Question

find the perimeter and area of the following figures (a) and (b). a. the perimeter is _______b. the shaded area is ______

Answer 1

The perimeter of a figure is the length of its outer sides.

In this case, we need to find the perimeter of the semi-circle on the top and the highlighted sides of the two triangles at the bottom.

The perimeter of a semi-circle is given by the following formula:

`P=\pi r`

Where r is the radius of the semi-circle.

The length of the missing sides of the triangles is given by the Pythagorean theorem, like this:

`a=\sqrt[]{b^2^{}+c^2}`

Where b and c are the lengths of the legs of the triangles.

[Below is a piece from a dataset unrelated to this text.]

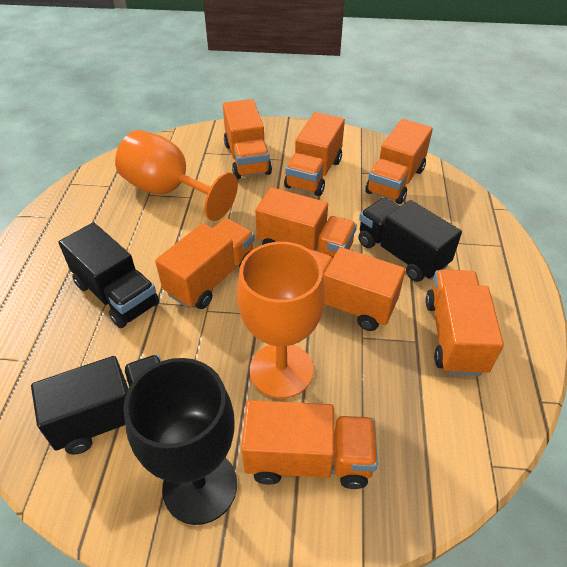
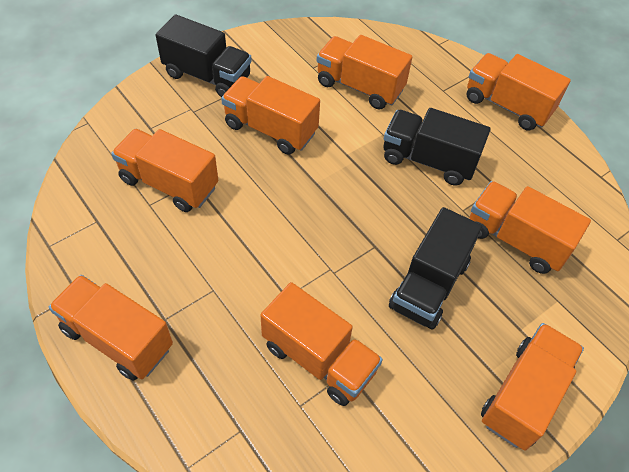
black goblet: [123,358,237,525] = 1 -> none = 0
orange goblet: [115,130,238,221] [237,242,325,399] = 2 -> none = 0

By replacing 8 for r into the first formula, we get:

`P=\pi*8=8\pi`

By replacing 8 for b and 15 for c into the second equation, we get:

`a=\sqrt[]{8^2+15^2}=\sqrt[]{64+225}=\sqrt[]{289}=17`

Then, we just have to add up the perimeter of the semi-circle and the lengths of the mentioned sides, two times, because there are two triangles, like this:

Perimeter = 8π + 17 + 17 = 8π + 34

Then, the perimeter of figure a equals 8π + 34 meters

The area of this figure can be calculated by summing up the area of the semicircle and the area of the triangle, like this:

The area of the semi-cirlce (red shaded area) is given by the following formula:

`A=(\pi r^2)/(2)`

The area of the triangle (yellow shaded area) is given by the following formula:

`A=(b* h)/(2)`

Where b is the length of the base and h is the height of the triangle.

By replacing 8 for r into the first formula, we get:

`A=(\pi*8^2)/(2)=(64\pi)/(2)=32\pi`

By replacing 15 for h and 16 for b ( 8 + 8) into the second formula, we get:

`A=(15*16)/(2)=120`

By adding the area of the semi-circle and the area of a triangle, we get:

Area = 32π + 120

Then, the area of the figure equals 32π + 120 square meters